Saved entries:
__________________________________________________
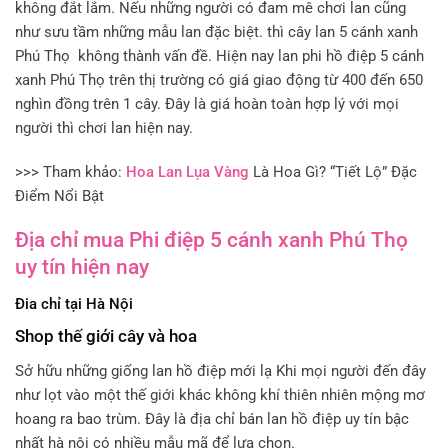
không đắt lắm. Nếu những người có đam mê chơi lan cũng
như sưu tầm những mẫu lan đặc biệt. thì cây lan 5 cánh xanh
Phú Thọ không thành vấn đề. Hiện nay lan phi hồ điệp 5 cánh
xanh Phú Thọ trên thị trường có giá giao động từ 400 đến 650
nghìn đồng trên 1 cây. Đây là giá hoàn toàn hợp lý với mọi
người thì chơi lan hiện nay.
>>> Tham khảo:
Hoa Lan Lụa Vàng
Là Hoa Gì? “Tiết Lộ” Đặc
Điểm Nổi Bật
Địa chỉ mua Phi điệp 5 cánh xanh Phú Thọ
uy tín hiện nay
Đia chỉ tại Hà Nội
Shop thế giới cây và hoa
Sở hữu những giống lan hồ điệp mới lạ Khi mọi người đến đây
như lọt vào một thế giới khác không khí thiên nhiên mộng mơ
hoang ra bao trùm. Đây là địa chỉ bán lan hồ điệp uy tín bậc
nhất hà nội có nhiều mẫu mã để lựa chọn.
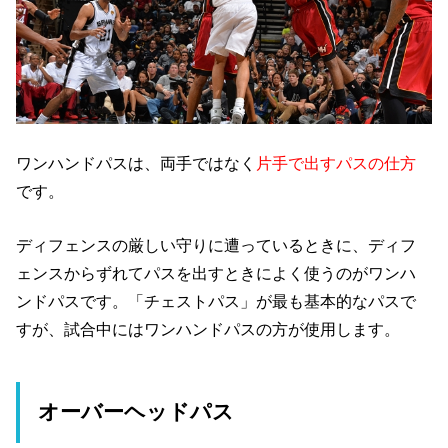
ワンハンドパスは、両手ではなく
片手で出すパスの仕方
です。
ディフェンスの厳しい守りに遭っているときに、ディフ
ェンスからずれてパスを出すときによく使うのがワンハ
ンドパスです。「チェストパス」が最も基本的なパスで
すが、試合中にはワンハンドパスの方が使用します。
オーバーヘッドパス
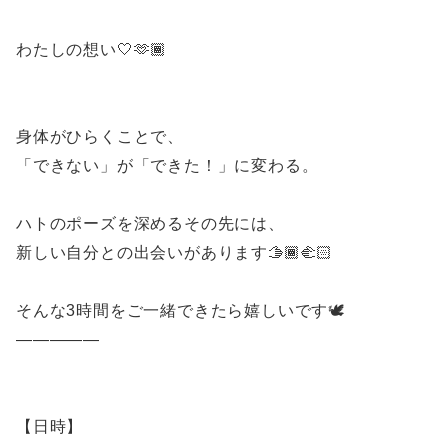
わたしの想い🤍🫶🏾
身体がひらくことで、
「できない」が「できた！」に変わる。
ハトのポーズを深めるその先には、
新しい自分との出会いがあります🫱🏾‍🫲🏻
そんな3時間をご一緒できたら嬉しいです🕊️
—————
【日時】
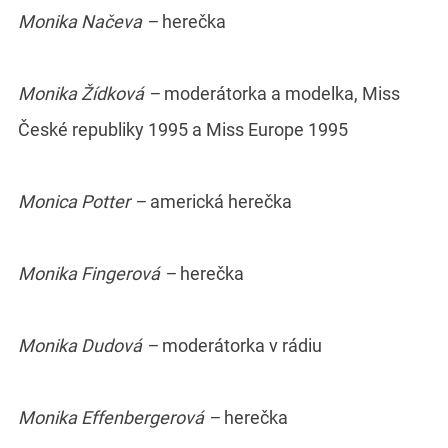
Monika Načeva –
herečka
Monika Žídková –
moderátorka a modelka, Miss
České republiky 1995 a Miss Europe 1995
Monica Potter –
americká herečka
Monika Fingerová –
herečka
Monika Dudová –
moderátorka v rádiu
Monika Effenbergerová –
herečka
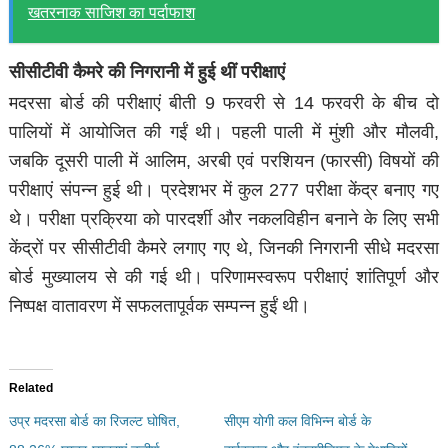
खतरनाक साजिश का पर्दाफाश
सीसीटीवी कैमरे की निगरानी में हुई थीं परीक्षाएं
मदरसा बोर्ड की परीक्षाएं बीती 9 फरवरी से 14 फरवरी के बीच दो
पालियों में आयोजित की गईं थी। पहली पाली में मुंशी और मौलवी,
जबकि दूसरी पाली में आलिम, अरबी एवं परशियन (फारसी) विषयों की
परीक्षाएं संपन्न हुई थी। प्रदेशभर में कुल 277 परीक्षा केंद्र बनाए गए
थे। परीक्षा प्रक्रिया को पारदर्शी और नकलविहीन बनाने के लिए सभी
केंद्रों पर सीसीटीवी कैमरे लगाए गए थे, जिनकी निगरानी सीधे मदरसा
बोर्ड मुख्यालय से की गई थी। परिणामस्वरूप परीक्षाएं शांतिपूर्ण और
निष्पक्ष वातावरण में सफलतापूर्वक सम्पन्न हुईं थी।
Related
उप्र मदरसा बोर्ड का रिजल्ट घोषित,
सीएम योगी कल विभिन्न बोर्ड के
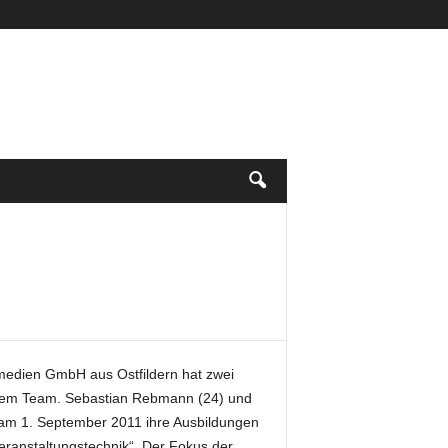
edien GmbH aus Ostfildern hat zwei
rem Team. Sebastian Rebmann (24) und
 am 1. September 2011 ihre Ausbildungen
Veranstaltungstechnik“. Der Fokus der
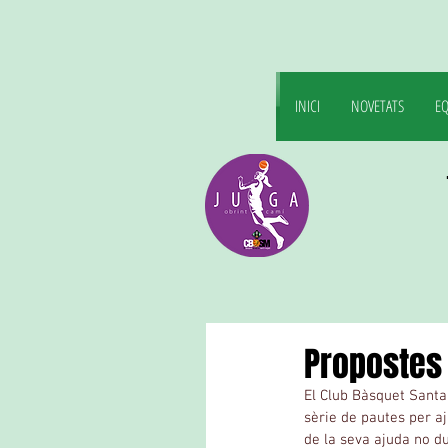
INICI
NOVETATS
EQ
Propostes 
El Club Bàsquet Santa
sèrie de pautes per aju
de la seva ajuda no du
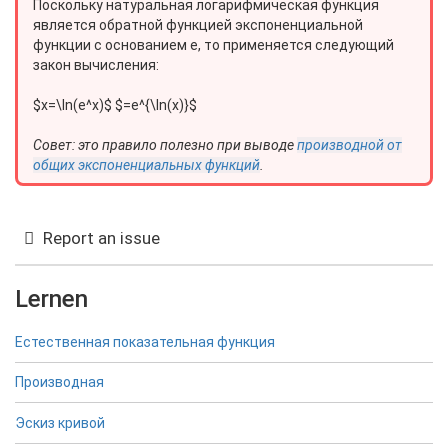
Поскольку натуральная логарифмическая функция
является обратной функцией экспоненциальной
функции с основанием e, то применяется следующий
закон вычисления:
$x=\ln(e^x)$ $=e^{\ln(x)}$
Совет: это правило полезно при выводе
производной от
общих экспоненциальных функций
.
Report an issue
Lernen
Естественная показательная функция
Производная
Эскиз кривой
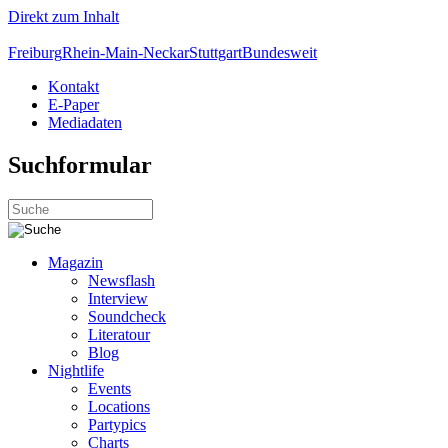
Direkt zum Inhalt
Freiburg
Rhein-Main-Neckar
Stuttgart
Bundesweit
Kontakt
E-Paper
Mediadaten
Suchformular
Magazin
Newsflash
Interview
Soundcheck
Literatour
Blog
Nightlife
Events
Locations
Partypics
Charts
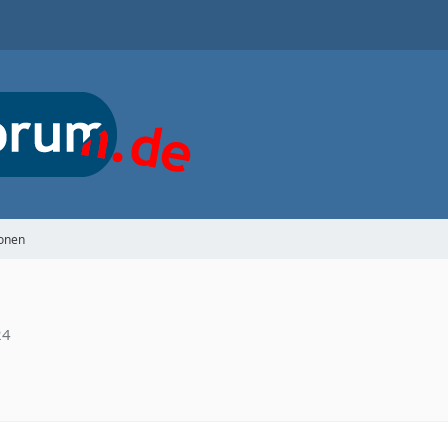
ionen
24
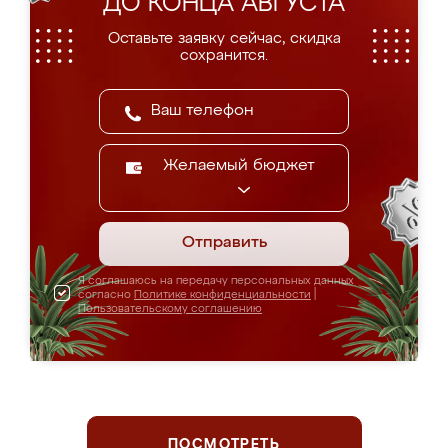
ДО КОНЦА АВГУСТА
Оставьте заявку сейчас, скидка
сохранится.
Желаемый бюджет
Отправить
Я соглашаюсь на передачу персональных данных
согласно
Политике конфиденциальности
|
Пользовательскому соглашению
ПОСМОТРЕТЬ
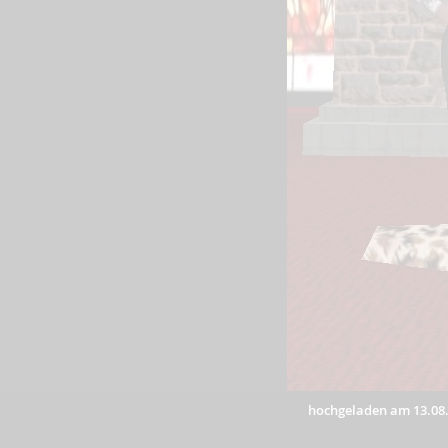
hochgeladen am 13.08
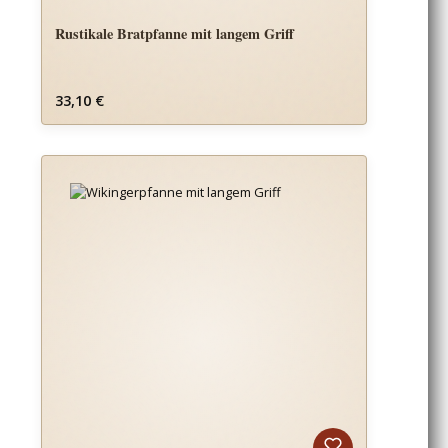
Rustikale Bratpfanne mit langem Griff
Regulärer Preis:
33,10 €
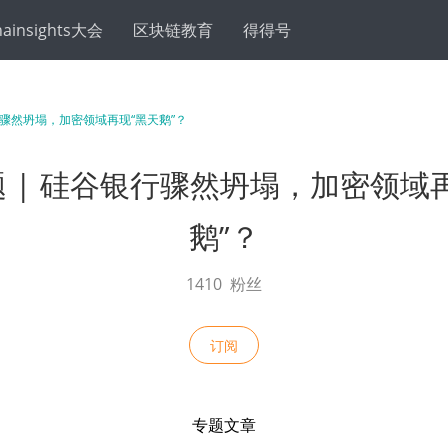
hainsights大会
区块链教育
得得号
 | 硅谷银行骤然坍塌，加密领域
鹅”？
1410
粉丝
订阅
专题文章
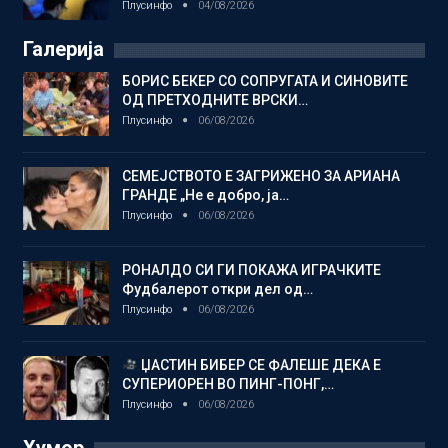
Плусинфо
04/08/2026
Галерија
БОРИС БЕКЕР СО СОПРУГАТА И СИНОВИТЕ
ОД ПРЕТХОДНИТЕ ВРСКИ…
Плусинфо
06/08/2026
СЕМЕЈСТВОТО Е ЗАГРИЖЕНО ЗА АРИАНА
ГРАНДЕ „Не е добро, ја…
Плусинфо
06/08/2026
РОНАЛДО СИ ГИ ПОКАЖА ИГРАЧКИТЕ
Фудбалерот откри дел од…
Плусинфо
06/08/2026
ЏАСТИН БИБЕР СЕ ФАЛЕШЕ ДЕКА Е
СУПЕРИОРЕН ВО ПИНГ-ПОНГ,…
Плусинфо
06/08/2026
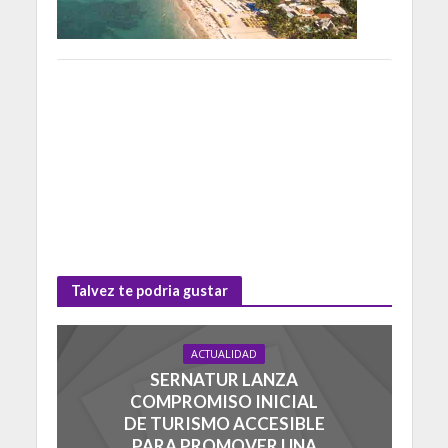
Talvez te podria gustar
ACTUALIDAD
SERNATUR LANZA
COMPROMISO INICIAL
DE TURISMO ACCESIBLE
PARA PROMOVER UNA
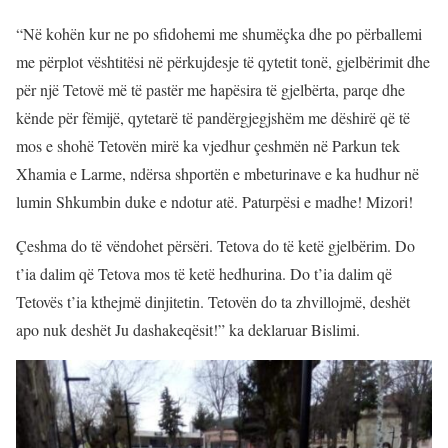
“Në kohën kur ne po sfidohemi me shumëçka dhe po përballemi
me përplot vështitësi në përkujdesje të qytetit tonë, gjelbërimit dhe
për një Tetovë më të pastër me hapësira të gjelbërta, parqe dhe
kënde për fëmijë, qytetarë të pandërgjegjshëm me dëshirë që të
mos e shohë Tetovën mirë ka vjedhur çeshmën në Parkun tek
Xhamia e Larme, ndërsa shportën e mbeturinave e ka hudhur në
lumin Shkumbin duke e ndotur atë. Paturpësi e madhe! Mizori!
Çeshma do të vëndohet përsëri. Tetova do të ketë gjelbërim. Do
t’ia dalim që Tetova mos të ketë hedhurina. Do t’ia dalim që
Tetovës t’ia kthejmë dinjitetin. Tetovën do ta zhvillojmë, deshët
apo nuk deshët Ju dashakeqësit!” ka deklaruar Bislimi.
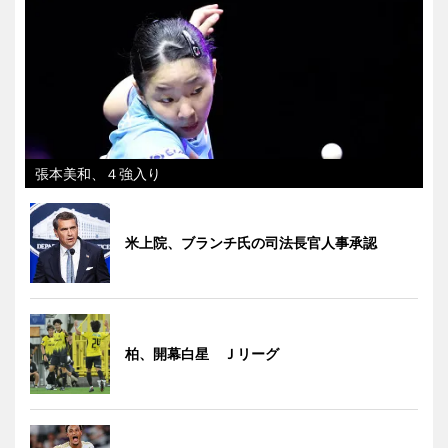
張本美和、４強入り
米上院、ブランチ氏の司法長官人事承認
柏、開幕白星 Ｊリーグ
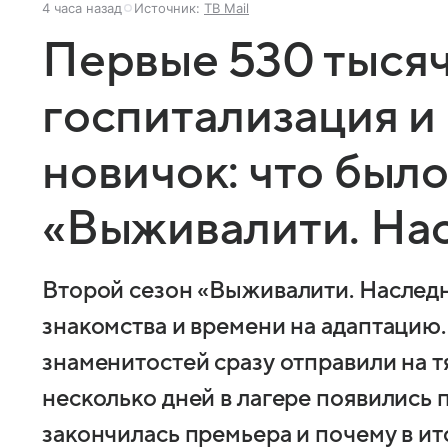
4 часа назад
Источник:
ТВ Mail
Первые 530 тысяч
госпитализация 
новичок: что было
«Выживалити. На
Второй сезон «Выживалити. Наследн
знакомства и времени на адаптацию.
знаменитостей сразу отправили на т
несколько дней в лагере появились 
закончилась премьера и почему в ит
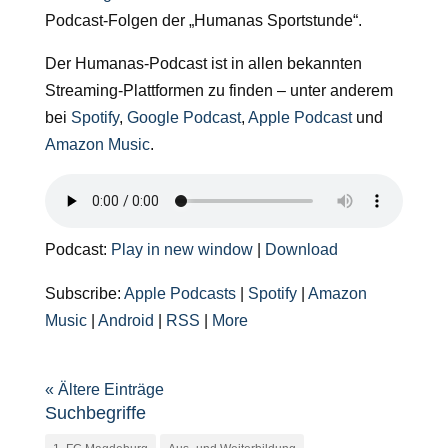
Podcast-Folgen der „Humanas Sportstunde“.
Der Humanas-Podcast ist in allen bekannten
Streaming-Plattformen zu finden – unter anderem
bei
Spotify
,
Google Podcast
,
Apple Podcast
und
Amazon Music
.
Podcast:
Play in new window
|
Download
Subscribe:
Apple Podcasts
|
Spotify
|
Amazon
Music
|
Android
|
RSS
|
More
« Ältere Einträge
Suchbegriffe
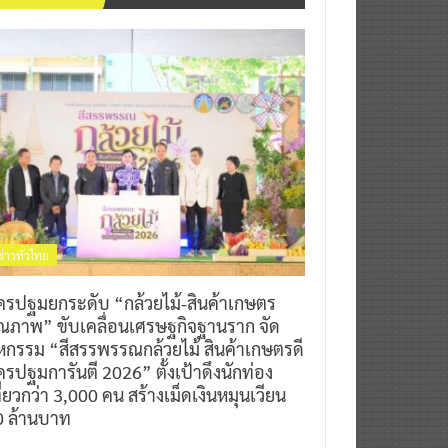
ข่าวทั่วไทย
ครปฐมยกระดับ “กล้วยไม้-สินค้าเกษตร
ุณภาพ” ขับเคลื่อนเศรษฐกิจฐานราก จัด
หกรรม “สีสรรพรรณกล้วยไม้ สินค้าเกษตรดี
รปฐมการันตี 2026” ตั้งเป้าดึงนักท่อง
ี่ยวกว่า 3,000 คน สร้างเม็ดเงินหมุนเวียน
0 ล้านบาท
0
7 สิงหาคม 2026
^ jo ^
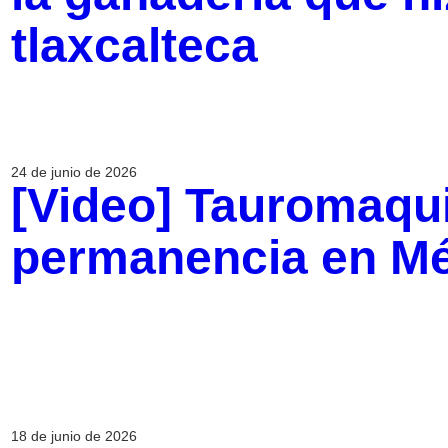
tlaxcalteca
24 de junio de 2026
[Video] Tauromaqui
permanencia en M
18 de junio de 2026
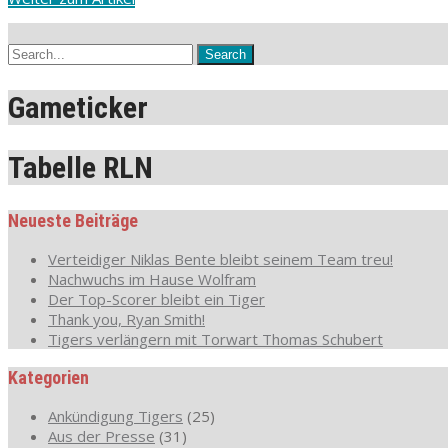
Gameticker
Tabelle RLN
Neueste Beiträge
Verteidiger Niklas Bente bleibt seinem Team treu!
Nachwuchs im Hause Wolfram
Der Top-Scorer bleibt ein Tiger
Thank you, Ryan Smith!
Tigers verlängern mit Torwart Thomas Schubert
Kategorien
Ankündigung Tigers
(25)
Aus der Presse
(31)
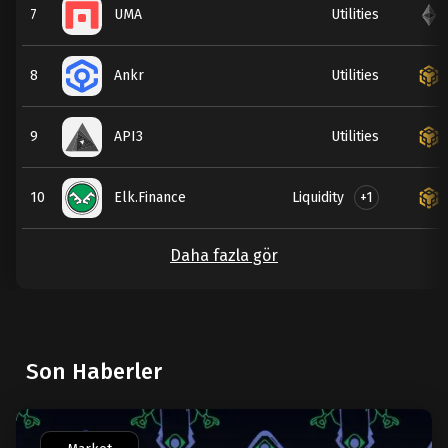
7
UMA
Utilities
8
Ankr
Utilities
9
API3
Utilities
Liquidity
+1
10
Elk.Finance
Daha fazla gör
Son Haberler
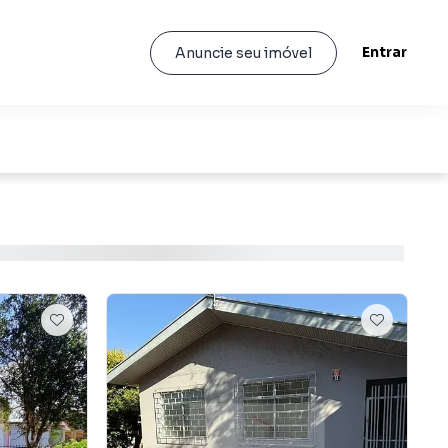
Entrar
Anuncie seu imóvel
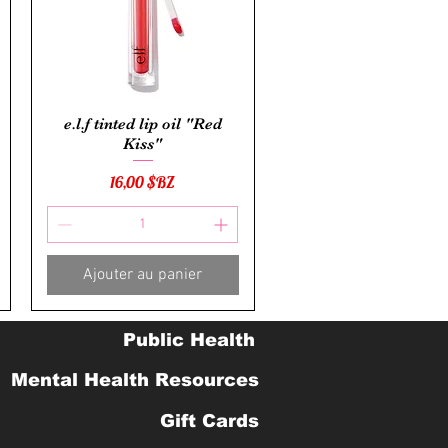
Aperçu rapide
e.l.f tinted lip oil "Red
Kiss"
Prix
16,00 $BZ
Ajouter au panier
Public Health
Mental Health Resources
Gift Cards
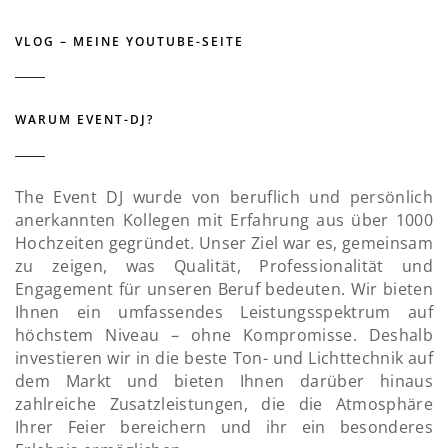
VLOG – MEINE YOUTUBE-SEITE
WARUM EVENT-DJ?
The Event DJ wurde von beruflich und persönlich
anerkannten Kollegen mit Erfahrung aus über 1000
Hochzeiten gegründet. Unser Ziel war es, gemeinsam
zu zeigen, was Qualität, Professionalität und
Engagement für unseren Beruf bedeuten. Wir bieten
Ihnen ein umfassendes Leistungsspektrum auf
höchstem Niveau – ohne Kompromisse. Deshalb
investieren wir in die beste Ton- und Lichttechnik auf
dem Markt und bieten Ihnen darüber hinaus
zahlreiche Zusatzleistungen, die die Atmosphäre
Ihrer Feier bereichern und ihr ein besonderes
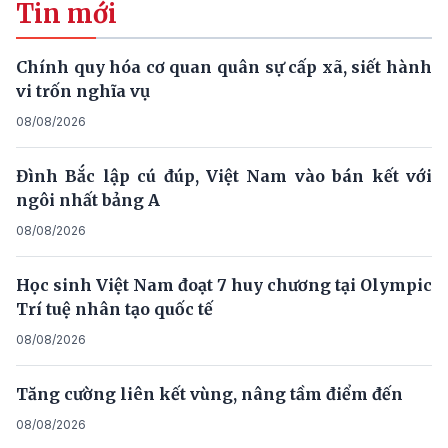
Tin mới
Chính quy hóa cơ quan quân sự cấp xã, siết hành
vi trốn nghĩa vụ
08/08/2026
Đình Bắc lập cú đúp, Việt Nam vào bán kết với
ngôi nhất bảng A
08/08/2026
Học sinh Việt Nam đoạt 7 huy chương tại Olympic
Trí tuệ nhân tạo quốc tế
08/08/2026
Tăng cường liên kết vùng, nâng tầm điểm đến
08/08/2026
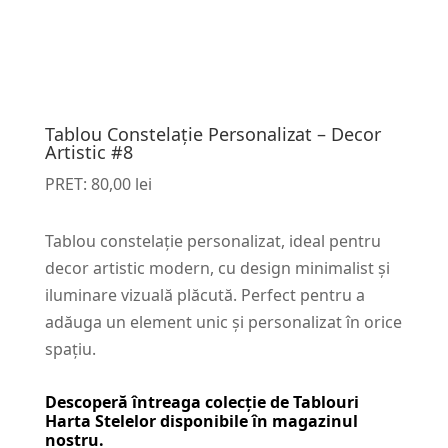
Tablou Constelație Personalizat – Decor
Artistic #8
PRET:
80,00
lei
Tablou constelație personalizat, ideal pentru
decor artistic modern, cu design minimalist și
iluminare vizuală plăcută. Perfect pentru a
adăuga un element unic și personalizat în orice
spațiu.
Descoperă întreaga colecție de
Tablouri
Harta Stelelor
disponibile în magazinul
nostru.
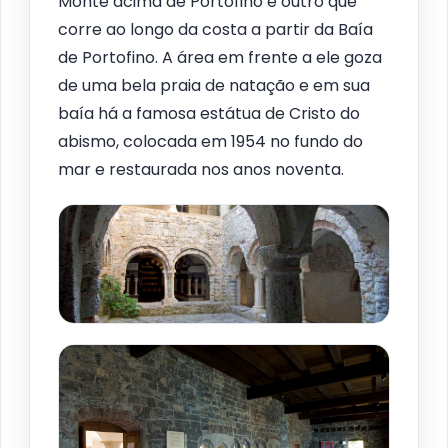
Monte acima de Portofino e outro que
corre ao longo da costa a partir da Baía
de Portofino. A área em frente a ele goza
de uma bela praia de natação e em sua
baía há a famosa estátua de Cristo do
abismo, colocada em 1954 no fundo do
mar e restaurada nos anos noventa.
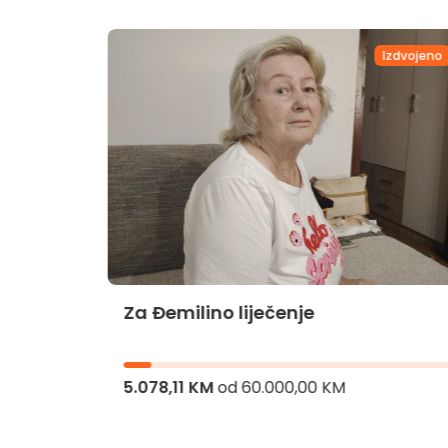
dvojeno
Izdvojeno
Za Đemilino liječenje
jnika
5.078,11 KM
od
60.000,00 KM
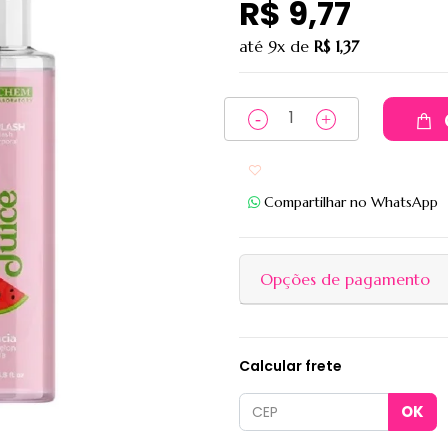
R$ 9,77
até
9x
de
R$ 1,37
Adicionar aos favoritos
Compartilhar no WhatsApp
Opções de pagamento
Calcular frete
__________________________________________________
ASSIGNMENT — Reproduce exactly the lines above from the line with "VLOG – MEINE YOUTUBE-SEITE" to the line with "dem Markt und bieten Ihnen darüber hinaus", including both, and add nothing.

RESULT OF THIS TASK —
VLOG – MEINE YOUTUBE-SEITE
WARUM EVENT-DJ?
The Event DJ wurde von beruflich und persönlich
anerkannten Kollegen mit Erfahrung aus über 1000
Hochzeiten gegründet. Unser Ziel war es, gemeinsam
zu zeigen, was Qualität, Professionalität und
Engagement für unseren Beruf bedeuten. Wir bieten
Ihnen ein umfassendes Leistungsspektrum auf
höchstem Niveau – ohne Kompromisse. Deshalb
investieren wir in die beste Ton- und Lichttechnik auf
dem Markt und bieten Ihnen darüber hinaus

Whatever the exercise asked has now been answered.